Document segment Block Start

ROSE: An Intent-Centered Evaluation Metric for NL2SQL

ROSE is an intent-centered evaluation metric for NL2SQL systems. It assesses if generated SQL accurately reflects user intent, overcoming Execution Accuracy's (EX) syntactic limitations for more robust model assessment.

intermediate30 min3 steps

The play

Understand Execution Accuracy (EX) Limitations
Review your current NL2SQL evaluation pipelines. Identify scenarios where a syntactically different but semantically equivalent SQL query might fail EX, or where an EX pass might not truly reflect user intent due to data-specific coincidences. Recognize EX's sensitivity to syntactic variations and its inability to handle multiple valid query interpretations.
Grasp ROSE's Core Intent-Centered Concept
Familiarize yourself with the principles of intent-centered evaluation. Consider how you would define and measure 'intent correspondence' between a natural language query, a gold SQL query, and a generated SQL query. This involves moving beyond simple string or result-set comparison to evaluate the underlying semantic goal.
Design a Semantic Evaluation Framework
Integrate ROSE conceptually into your evaluation strategy by designing a framework for semantic comparison. This involves deriving a canonical semantic representation for both gold and generated SQL (e.g., a logical form or abstract syntax tree) and then developing a mechanism to compare these representations for equivalence, focusing on core operations like selection, filtering, aggregation, and joining. Consider combining ROSE with EX for a hybrid evaluation.

Starter code

import sqlite3

def get_db_connection():
    conn = sqlite3.connect(':memory:')
    cursor = conn.cursor()
    cursor.execute("CREATE TABLE products (id INTEGER, name TEXT, price REAL)")
    cursor.execute("INSERT INTO products VALUES (1, 'Laptop', 1200.00)")
    cursor.execute("INSERT INTO products VALUES (2, 'Mouse', 25.00)")
    cursor.execute("INSERT INTO products VALUES (3, 'Keyboard', 75.00)")
    conn.commit()
    return conn

def execute_and_fetch_results(conn, sql_query):
    cursor = conn.cursor()
    try:
        cursor.execute(sql_query)
        return sorted(cursor.fetchall()) # Sort for consistent comparison, EX sometimes sensitive to order
    except Exception as e:
        return f"Error: {e}"

if __name__ == "__main__":
    conn = get_db_connection()

Document segment Block End

_Exercises_.
(a) Please retype the passage of the ROSE guide starting with "ROSE: An Intent-Centered" and going on through "valid query interpretations.".
(b) Render this sentence from the ROSE guide in Spanish: "ROSE is an intent-centered evaluation metric for NL2SQL systems."
(c) Carry on the ROSE guide from the point where it stops.

The data Block Start

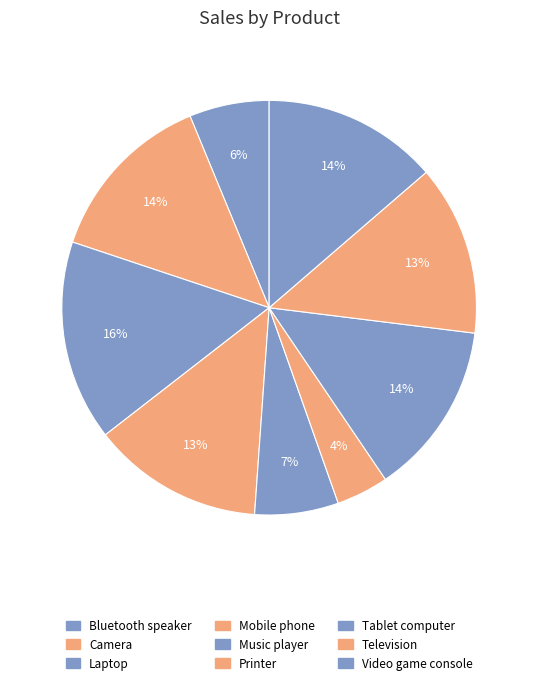

Does Television account for over 50% of the chart?

No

The data Block End

_Expected outputs_.
(a)
ROSE: An Intent-Centered Evaluation Metric for NL2SQL

ROSE is an intent-centered evaluation metric for NL2SQL systems. It assesses if generated SQL accurately reflects user intent, overcoming Execution Accuracy's (EX) syntactic limitations for more robust model assessment.

intermediate30 min3 steps

The play

Understand Execution Accuracy (EX) Limitations
Review your current NL2SQL evaluation pipelines. Identify scenarios where a syntactically different but semantically equivalent SQL query might fail EX, or where an EX pass might not truly reflect user intent due to data-specific coincidences. Recognize EX's sensitivity to syntactic variations and its inability to handle multiple valid query interpretations.

(b) ROSE es una métrica de evaluación centrada en la intención para sistemas NL2SQL.

(c)
    gold_sql = "SELECT name, price FROM products WHERE price > 50 ORDER BY name"
    # EX will pass: same syntax, same result
    generated_sql_1 = "SELECT name, price FROM products WHERE price > 50 ORDER BY name ASC"
    # EX will fail: different columns in result, different intent
    generated_sql_2 = "SELECT name FROM products WHERE price > 50 ORDER BY name"
    # EX will fail: result column order different, but same underlying intent
    generated_sql_3 = "SELECT price, name FROM products WHERE price > 50 ORDER BY name"

    print("--- Demonstrating Execution Accuracy (EX) ---")

    gold_results = execute_and_fetch_results(conn, gold_sql)
    print(f"Gold SQL Results: {gold_results}\n")

    results_1 = execute_and_fetch_results(conn, generated_sql_1)
    print(f"Generated SQL 1 Results: {results_1}")
    print(f"Match Gold (EX): {gold_results == results_1}\n")

    results_2 = execute_and_fetch_results(conn, generated_sql_2)
    print(f"Generated SQL 2 Results: {results_2}")
    print(f"Match Gold (EX): {gold_results == results_2}\n")

    results_3 = execute_and_fetch_results(conn, generated_sql_3)
    print(f"Generated SQL 3 Results: {results_3}")
    print(f"Match Gold (EX): {gold_results == results_3}\n")

    conn.close()

    print("\n--- ROSE (Conceptual Difference) ---")
    print("ROSE would evaluate generated_sql_3 as semantically equivalent to gold_sql,")
    print("even though EX fails due to result set order/structure differences.")
    print("It focuses on whether the *intent* (select name and price for products > 50, ordered by name) is met.")